Question: Multidimentional Scaling Analysis
4.4 years ago
User000 wrote:

I am analysing Genotyping-by-sequencing data. I have .vcf file as a result. I have 17 individuals with different SNP loci and I have filtered and removed SNP loci with more than 90% missing data. I was wondering if it makes sense to do a MDS analysis to see the distances between these 17 individuals using PLINK, also using the same program I have obtained IBS, and produced a dendrogram using R. Does this make sense? Any suggestions comments or giudeline is appreciated.

P.S. 17 individuals appertain to the same specie but they have been grown in different places.

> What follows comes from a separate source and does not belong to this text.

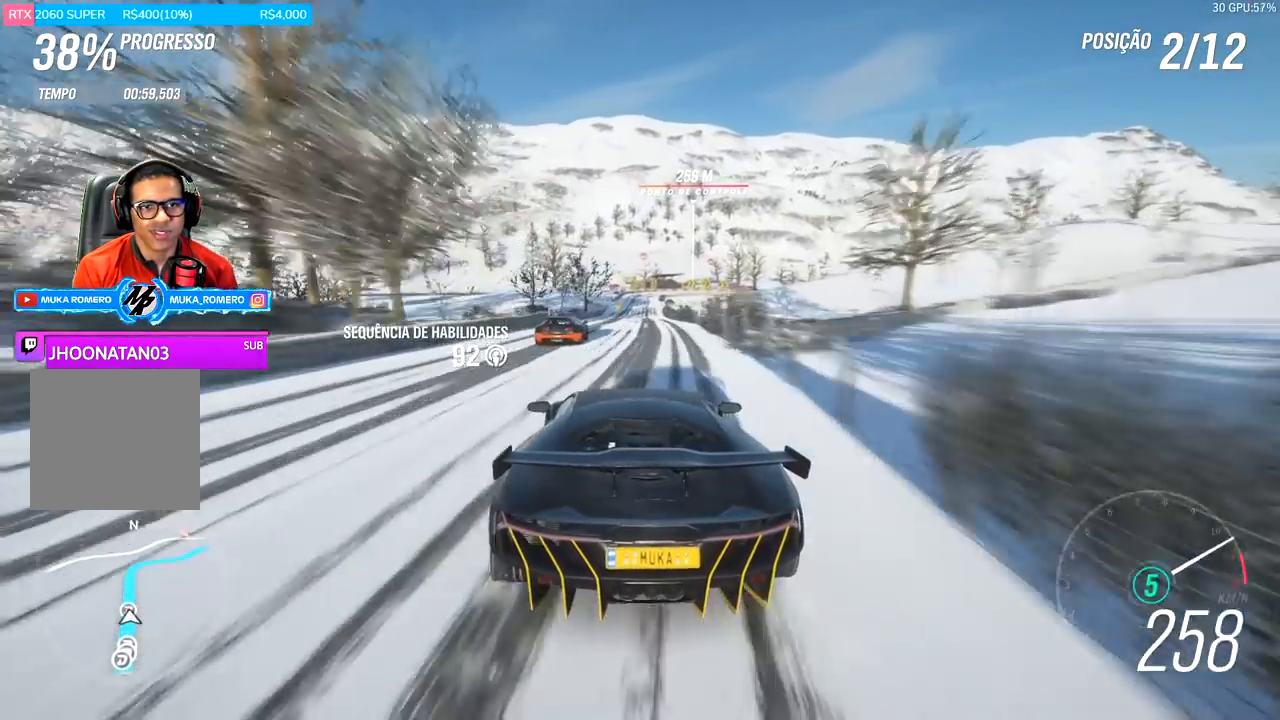
{"buttons": ["R2"], "left_stick": "center", "right_stick": "center", "events": []}
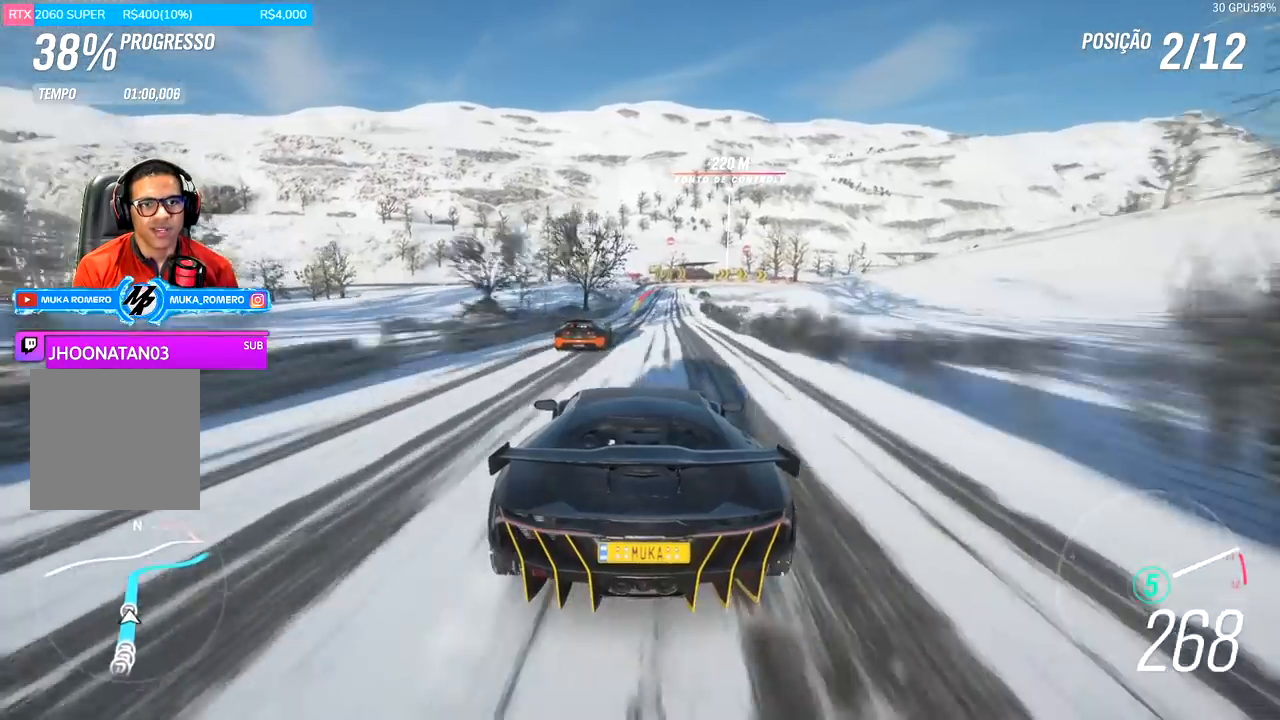
{"buttons": ["R2"], "left_stick": "right", "right_stick": "center", "events": [[100, "left_stick", "right"], [217, "left_stick", "center"], [484, "left_stick", "right"]]}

A bit off-topic, but I bet that as SNPs are quite sparse in 17 individuals, some more sophisticated clustering (that compensates the missing information by using known gene-gene relationships) is needed. I would recommend to check out this paper ( that utilizes gene networks to perform a robust clustering of SNP profiles.

4.4 years ago
tommivat wrote:

This is a very common visualization problem, where the most important part is to define a proper similarity function to obtain similarity matrix for your individuals. By quick google, I found this paper which may give you some starting points. After you have generated a similarity matrix (you might already have a good one) you can use any visualization tool which takes this matrix as an input. My current favourite is t-SNE which has turned out to be very good for many complex data. If you are satisfied with the MDS result, there is no reason to try any other (possible more advanced) techniques, though.

thanks,I am having a look at the paper. I created a matrix using plink, there is a command line that does all the job, and visualized using R, not sure If I can trust this analysis though...

4.4 years ago
Devon Ryan
Freiburg, Germany
Devon Ryan wrote:

It'll never hurt anything to do an MDS, in fact it can only be neutral or helpful.

In literature MDS is used to assign many individuals to several groups, while I have only 17 individuals with many SNP loci, so basically I can observe their distance and relation on the basis of SNP?

It'll depend on the population structure. You might give it a go in any case. Also do have a look at the paper mikhail.shugay linked to.